Diyarbakır Cumhuriyet Başsavcılığı’nın yürüttüğü bir soruşturma sonucu dün tutuklanan JINNEWS Haber Müdürü Safiye Alagaş, Dicle Fırat Gazeteciler Derneği (DFG) Eşbaşkanı Serdar Altan, Xwebûn Gazetesi Yazı İşleri Müdürü Mehmet Ali Ertaş, Mezopotamya Ajansı (MA) editörü Aziz Oruç, gazeteciler Ömer Çelik, Suat Doğuhan, Ramazan Geciken, Zeynel Abidin Bulut, Mazlum Doğan Güler, İbrahim Koyuncu, Neşe Toprak, Elif Üngür, Abdurrahman Öncü, Remziye Temel, Lezgin Akdeniz ve Mehmet Şahin’le dayanışma dalga dalga yayılıyor.

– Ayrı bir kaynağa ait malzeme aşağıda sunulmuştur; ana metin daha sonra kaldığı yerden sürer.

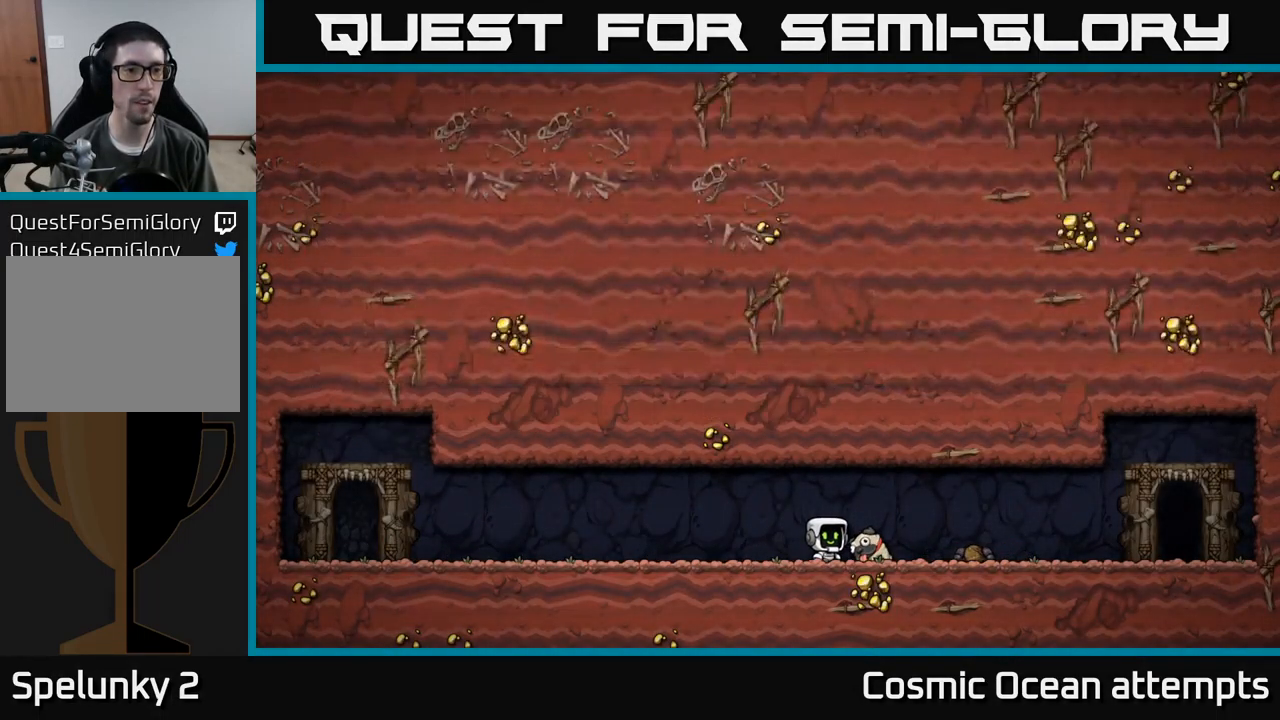
{"buttons": [], "left_stick": "center", "events": []}
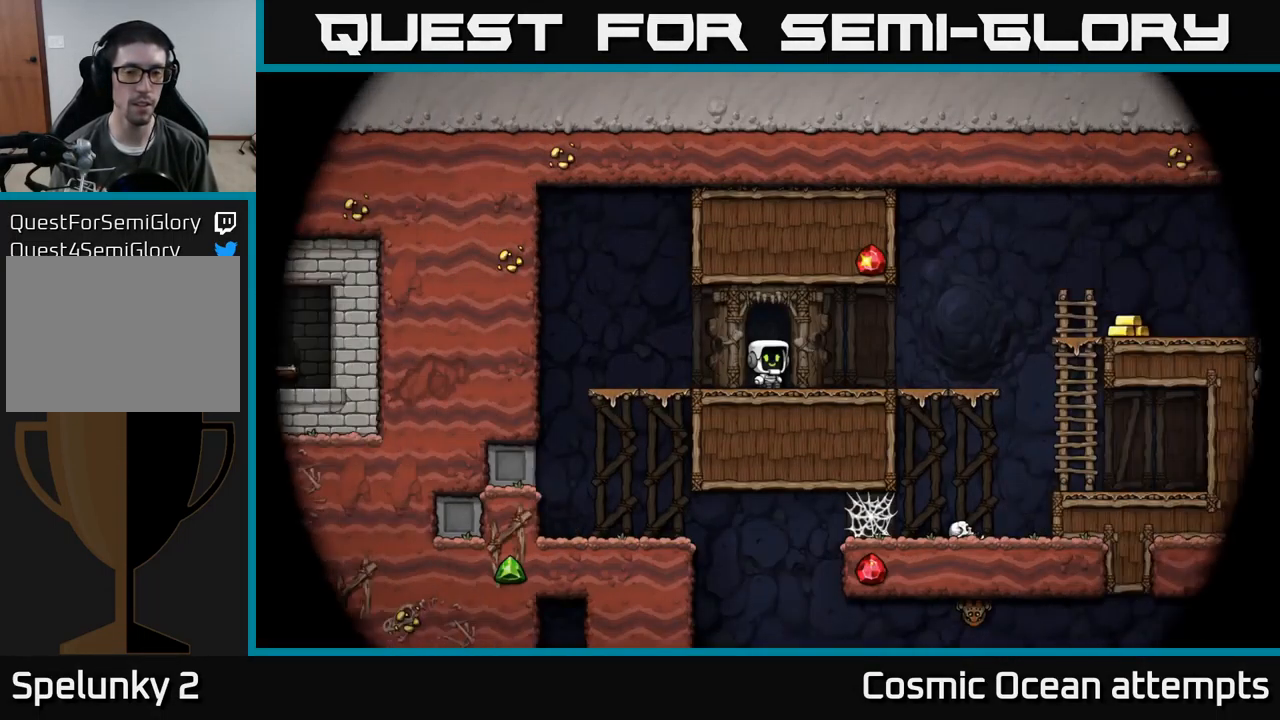
{"buttons": ["DPAD_RIGHT"], "left_stick": "center", "events": [[434, "DPAD_RIGHT", "down"]]}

DAYANIŞMA İÇİN DİYARBAKIR’A
Dünyanın farklı ülkelerinde gazeteci meslek örgütleri, Kürt gazetecilere yönelik toplu tutuklama ve baskıları kınadı. Gazetecilerle dayanışmayı örenen meslek örgütlerinden Devrimci İşçi Sendikaları Konfederasyonu (DİSK) Basın İş Sendikası, tutuklanan meslektaşlarının bırakılması talebiyle Diyarbakır’a doğru yola çıktı. İstanbul’dan yola çıkan gazeteciler, Ankara’dan katılımlarla devam edecek. Yarın Diyarbakır’da olması beklenen gazeteciler arasında bulunan Canan Coşkun, ziyaretlerine ilişkin konuştu.
‘GÖZDAĞI VERİLDİ’
Tutuklanan gazetecilerin haber yapmalarından dolayı alı konulduğunu vurgulayan Coşkun, “Biz zaten biliyorduk, savcı da haber programları, sokak röportajları, haber dili ve yayın politikasıyla ilgili sorularıyla itiraf etmiş” dedi. “16 Kürt meslektaşımızın gazetecilik faaliyetleri gerekçe gösterilerek tutuklanması hepimiz için bir gözdağı” diyen Coşkun, “Gazetecilere ‘Sizi tutuklamak için hukuki bir gerekçeye ihtiyacımız yok’ mesajı verilirken halkın haber alma hakkına da büyük bir darbe indirildi” diye belirtti.
‘ÇIT ÇIKMAYAN MUHALEFET’
Yine bir seçim dönemine girilirken gazetecilere yönelik böylesi büyük bir “operasyon” karşısında yalnızca tek tük çatlak ses çıktığını ifade eden Coşkun, “Sansür yasası daha Meclis Genel Kurulu’ndan geçmedi ama amaçladığı çıt çıkmayan muhalefeti inşa etmiş görünüyor” dedi. Coşkun, AKP iktidarının yıllardır baskıcı rejimini perçinlemek istediğinde Kürt basınını, siyasetçilerini ve Kürt halkını kıskaca aldığını dile getirdi. Kürt gazetecilere yönelik saldırı ve baskıların ilk olmadığını hatırlatan Coşkun, “Ne zaman Kürt siyasetçiler ve gazeteciler tutuklansa peşinden hep daha fazla özgürlüğümüzü kaybettik. İçinde bulunduğumuz karanlık bir günde çökmedi” diye konuştu.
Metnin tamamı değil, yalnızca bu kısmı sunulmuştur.